Message modified by board administrator 14/6/2012, 11:50 am
ACN News: Thursday, 14th June 2012 – SRI LANKA
“Opening a door on the infinite” – expressing the Faith through art in Sri Lanka
By Reinhard Backes
“People need symbols, and especially in spiritual matters”, emphasises Cardinal Malcolm Ranjith, the Archbishop of Colombo in Sri Lanka. And he adds: “This is true for all religions, not only Christianity” In every age, he explains, architects, artists and composers have endeavoured to express faith in artistic terms. In Sri Lanka this is true above all of the Buddhists and Hindus, Cardinal Ranjith said, in an interview with the international Catholic pastoral charity Aid to the Church in Need (ACN). The temples are highly and colourfully decorated inside and out with paintings and sculptures. In the Christian churches in Sri Lanka, Cardinal Ranjith feels that this aspect has been given relatively little consideration until now. “Buddhist friends have already expressed their astonishment at this”, the Archbishop of Colombo observed.
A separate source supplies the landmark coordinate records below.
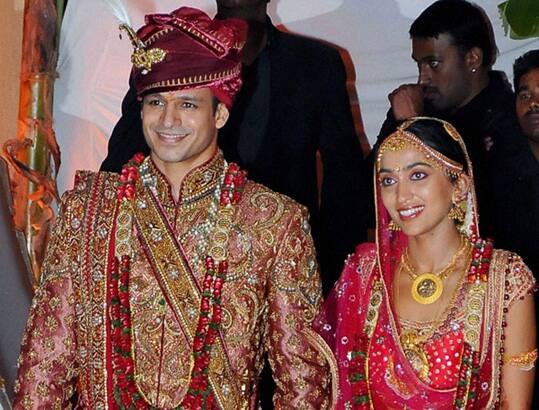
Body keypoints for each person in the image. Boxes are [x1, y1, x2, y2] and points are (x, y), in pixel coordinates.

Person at [13, 7, 332, 409]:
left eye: (188, 104)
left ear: (220, 112)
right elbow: (46, 364)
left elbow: (304, 385)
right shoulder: (88, 210)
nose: (168, 119)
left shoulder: (273, 221)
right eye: (156, 102)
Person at [100, 0, 370, 297]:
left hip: (286, 272)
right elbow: (120, 165)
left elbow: (344, 183)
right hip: (183, 268)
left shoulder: (315, 64)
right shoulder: (177, 58)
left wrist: (336, 283)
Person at [315, 117, 537, 409]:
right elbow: (335, 389)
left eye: (417, 175)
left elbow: (515, 404)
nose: (401, 196)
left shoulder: (505, 279)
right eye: (388, 181)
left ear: (459, 186)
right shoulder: (365, 272)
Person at [372, 0, 525, 241]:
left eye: (433, 64)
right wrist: (405, 125)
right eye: (419, 64)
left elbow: (482, 212)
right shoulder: (417, 107)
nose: (423, 78)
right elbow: (365, 199)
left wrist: (413, 128)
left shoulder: (513, 117)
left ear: (473, 59)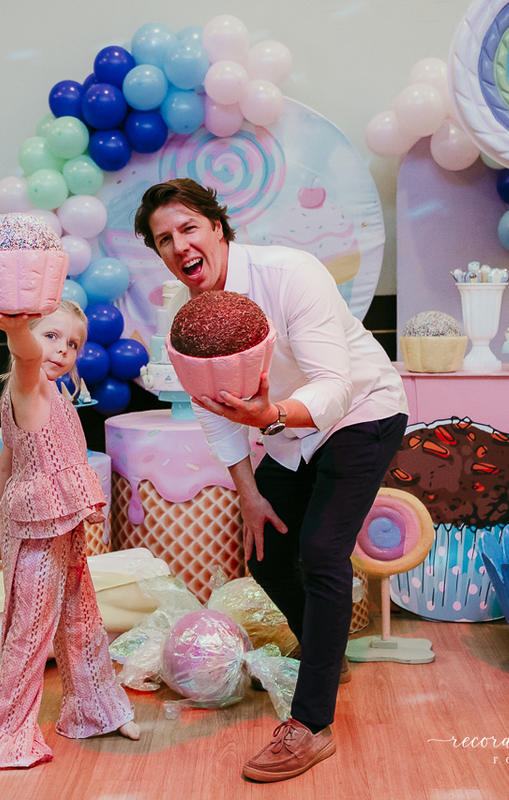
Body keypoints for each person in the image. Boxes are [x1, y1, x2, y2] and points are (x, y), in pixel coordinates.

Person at [135, 178, 408, 783]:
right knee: (266, 554)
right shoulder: (190, 320)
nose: (179, 247)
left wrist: (271, 416)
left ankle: (311, 726)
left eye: (188, 229)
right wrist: (250, 495)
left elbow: (334, 385)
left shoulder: (291, 273)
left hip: (362, 412)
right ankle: (325, 654)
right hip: (287, 432)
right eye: (164, 240)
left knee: (321, 551)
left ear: (217, 228)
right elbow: (214, 414)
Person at [0, 300, 140, 769]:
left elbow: (6, 461)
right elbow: (27, 355)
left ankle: (98, 709)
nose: (61, 350)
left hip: (62, 522)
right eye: (51, 336)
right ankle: (10, 728)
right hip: (36, 522)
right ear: (31, 337)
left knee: (81, 616)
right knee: (30, 629)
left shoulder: (55, 395)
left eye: (73, 343)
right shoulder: (28, 382)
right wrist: (18, 330)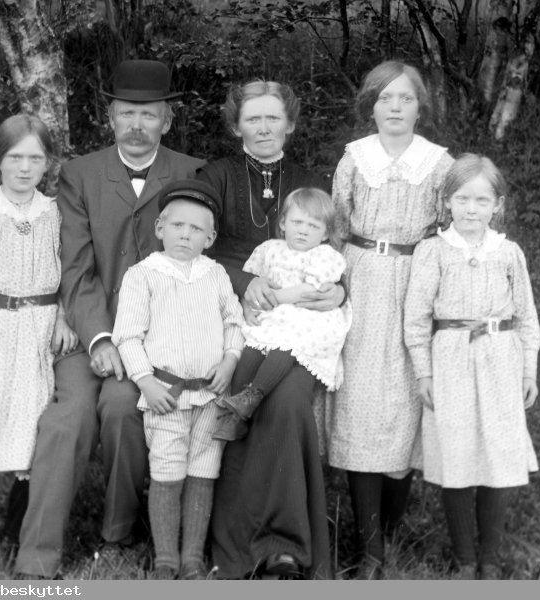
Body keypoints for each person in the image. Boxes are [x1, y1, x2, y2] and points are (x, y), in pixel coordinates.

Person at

He is convinced that art can make a very significant contribution to the proclamation of the Faith, and so he is resolved to promote it on a lasting basis. His plan is to establish a school of art in the capital Colombo that aims above all to equip young men and women with knowledge and skill in painting and sculpture, and also in architecture. This new institution, which he hopes to obtain state recognition, is still in its planning phase, and it is not yet clearly established when it may open its doors. Currently, however, there are two priests from the Archdiocese of Colombo studying in Italy for a future role as lecturers in the subject.
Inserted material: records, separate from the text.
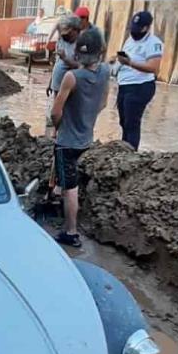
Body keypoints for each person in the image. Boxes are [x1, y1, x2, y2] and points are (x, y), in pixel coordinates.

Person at [50, 29, 110, 248]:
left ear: (76, 52)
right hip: (86, 138)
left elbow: (55, 112)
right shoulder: (105, 71)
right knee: (66, 181)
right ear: (100, 51)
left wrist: (59, 128)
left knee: (71, 187)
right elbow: (103, 103)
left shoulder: (71, 77)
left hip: (67, 142)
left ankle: (71, 231)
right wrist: (86, 117)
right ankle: (56, 194)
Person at [115, 11, 163, 150]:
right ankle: (124, 149)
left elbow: (153, 67)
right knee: (124, 121)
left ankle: (131, 152)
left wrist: (129, 63)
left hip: (140, 86)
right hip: (124, 85)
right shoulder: (129, 40)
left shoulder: (154, 43)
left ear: (146, 28)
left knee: (132, 122)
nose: (134, 31)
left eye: (138, 28)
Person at [47, 14, 82, 98]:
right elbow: (57, 63)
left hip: (69, 90)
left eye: (68, 32)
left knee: (65, 110)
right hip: (56, 86)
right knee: (55, 110)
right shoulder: (62, 40)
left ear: (76, 30)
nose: (66, 35)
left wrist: (65, 58)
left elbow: (81, 66)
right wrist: (50, 83)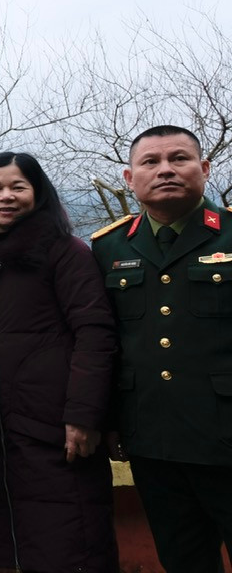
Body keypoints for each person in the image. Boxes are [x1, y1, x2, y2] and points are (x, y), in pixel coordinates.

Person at [0, 152, 118, 571]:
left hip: (55, 426)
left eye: (18, 187)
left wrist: (84, 415)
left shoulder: (65, 251)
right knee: (13, 547)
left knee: (72, 543)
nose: (6, 197)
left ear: (38, 193)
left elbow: (95, 333)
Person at [91, 125, 232, 572]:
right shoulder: (108, 247)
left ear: (205, 169)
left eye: (179, 159)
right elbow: (104, 342)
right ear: (130, 178)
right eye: (150, 162)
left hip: (227, 434)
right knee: (183, 559)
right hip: (153, 438)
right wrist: (111, 421)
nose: (165, 169)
Both are from Sri Lanka, and both are already well known in the country well beyond the Church sphere for their artistic achievements. Father Priyantha Silva is known as an outstanding painter. Already as an 18-year-old, he designed postage stamps for the national Post Office of Sri Lanka depicting Christian Christmas themes. And he has worked on a number of chapels within the Archdiocese in Colombo. Now he is studying art in Rome, at the request of Cardinal Ranjith. No less highly regarded is Father Samantha Perera, who is known above all for his sculptures and who is currently studying art in Florence, where he also ministers in a Catholic parish.
(Father Priyantha Silva)
Pope Benedict XVI has more than once emphasised the importance of art for the Church. Among other things he pointed out during an audience in August 2011 that “Art is able to manifest and make visible the human need to surpass the visible, it expresses the thirst and the quest for the infinite. Indeed it resembles a door open onto the infinite, onto a beauty and a truth that go beyond the daily routine.”
Cardinal Ranjith says something similar: to the effect that works of art can actually instruct people in the Faith. Even children can be taught important ideas through this means. The archbishop's idea is that the planned school of art in the Sri Lankan capital should above all promote traditional Sri Lankan artistic forms and concepts, since for many people the approach from within their own cultural context is particularly appealing.
(A section of Fr. Priyantha Silva’s painting, taken from the chapel in the Archbishops house in Colombo)
Under its Constitution there is officially freedom of religion in Sri Lanka. However, Buddhism, to which nearly 3/4 of the population belongs, is accorded a special status, and it is seen as the duty of the State to promote it. The numbers of Hindus, Christians and Muslims are fewer, ranging somewhere between 6 and 8%. The total number of Sri Lankan Catholics, divided between the Archdiocese of Colombo and a further 10 dioceses, comes to somewhere around 1.4 million.
ACN has been supporting pastoral projects in many of the dioceses of the country for decades now. These include among other things another art project, involving the installation of 40 bronze plaques in the Cathedral of Colombo, documenting the history of Christianity in Sri Lanka.
Directly under the Holy See, Aid to the Church in Need supports the faithful wherever they are persecuted, oppressed or in pastoral need. ACN is a Catholic charity – helping to bring Christ to the world through prayer, information and action.
The charity undertakes thousands of projects every year including providing transport for clergy and lay Church workers, construction of church buildings, funding for priests and nuns and help to train seminarians. Since the initiative’s launch in 1979, Aid to the Church in Need’s Child’s Bible – God Speaks to his Children has been translated into 162 languages and 48 million copies have been distributed all over the world.